Your objective →
Below is a set of records; reproduce them exactly without their pictures.

Data to use →
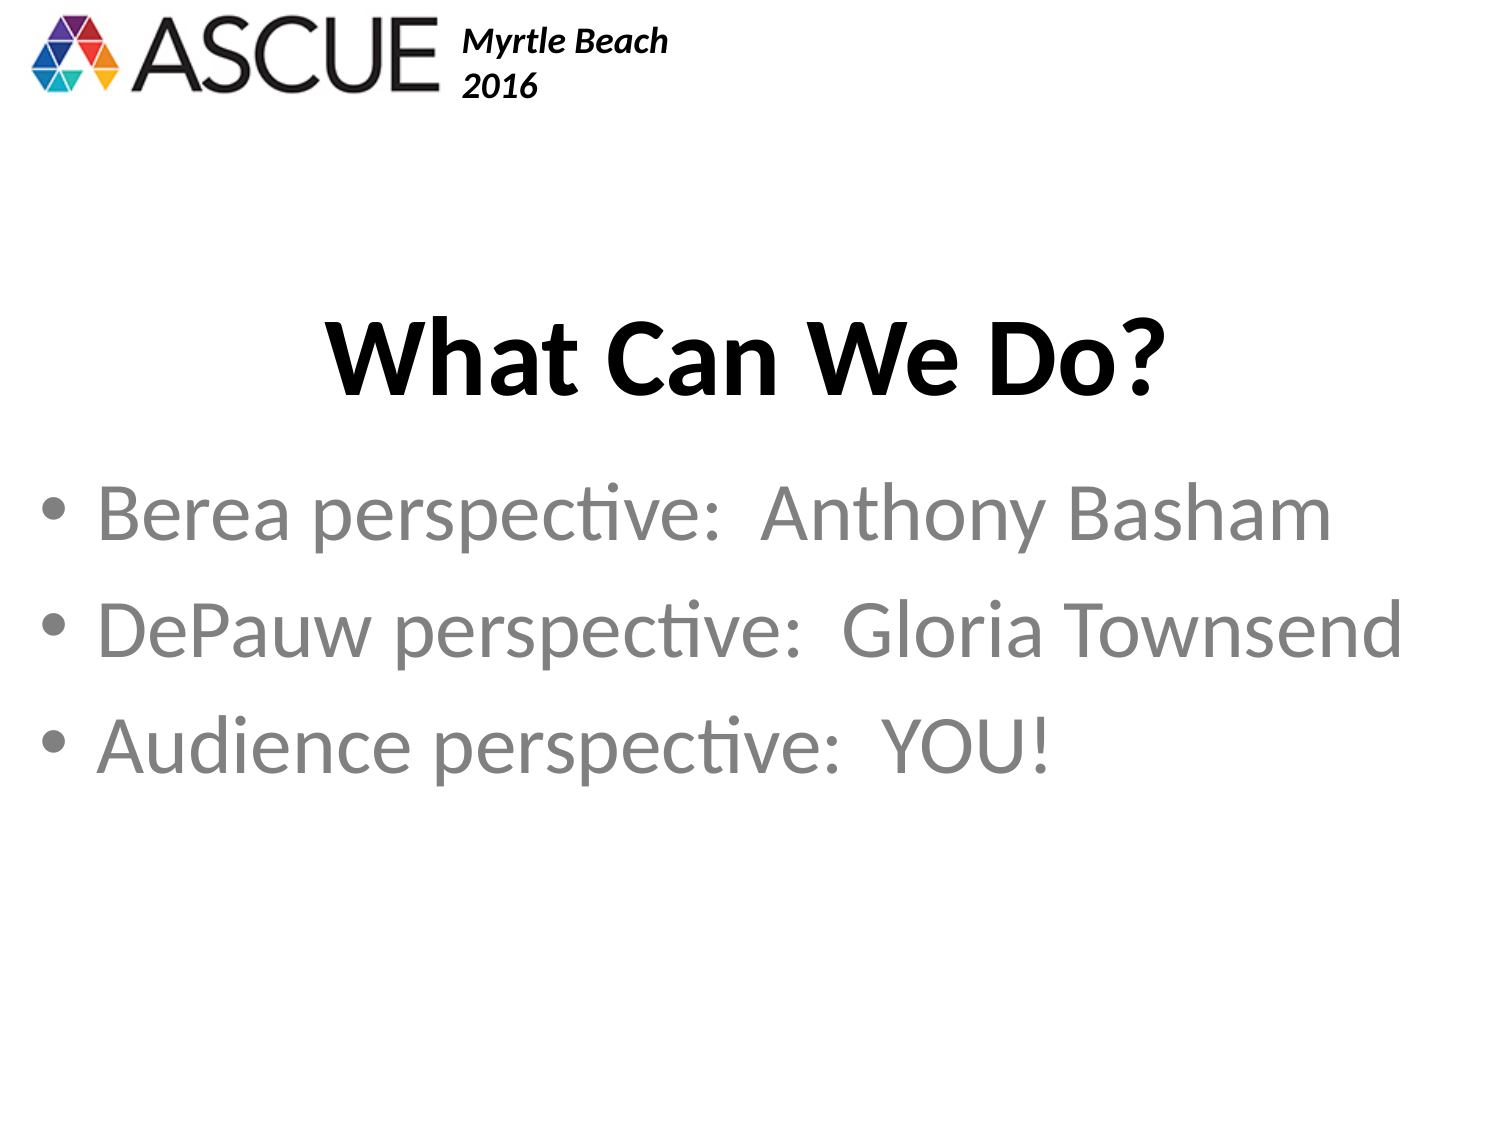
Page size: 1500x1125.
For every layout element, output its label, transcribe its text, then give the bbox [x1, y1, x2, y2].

list Berea perspective: Anthony Basham DePauw perspective: Gloria Townsend Audience perspective: YOU! [24, 450, 1500, 1125]
text_box Myrtle Beach 2016 [446, 8, 1110, 114]
picture [24, 7, 448, 102]
title What Can We Do? [72, 256, 1423, 445]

Task result →
Page size: 1500x1125.
For every layout element, output its label, transcribe its text, then give the bbox [x1, y1, x2, y2].

list Berea perspective: Anthony Basham DePauw perspective: Gloria Townsend Audience perspective: YOU! [24, 450, 1500, 1125]
text_box Myrtle Beach 2016 [446, 8, 1110, 114]
picture [24, 7, 448, 102]
title What Can We Do? [72, 256, 1423, 445]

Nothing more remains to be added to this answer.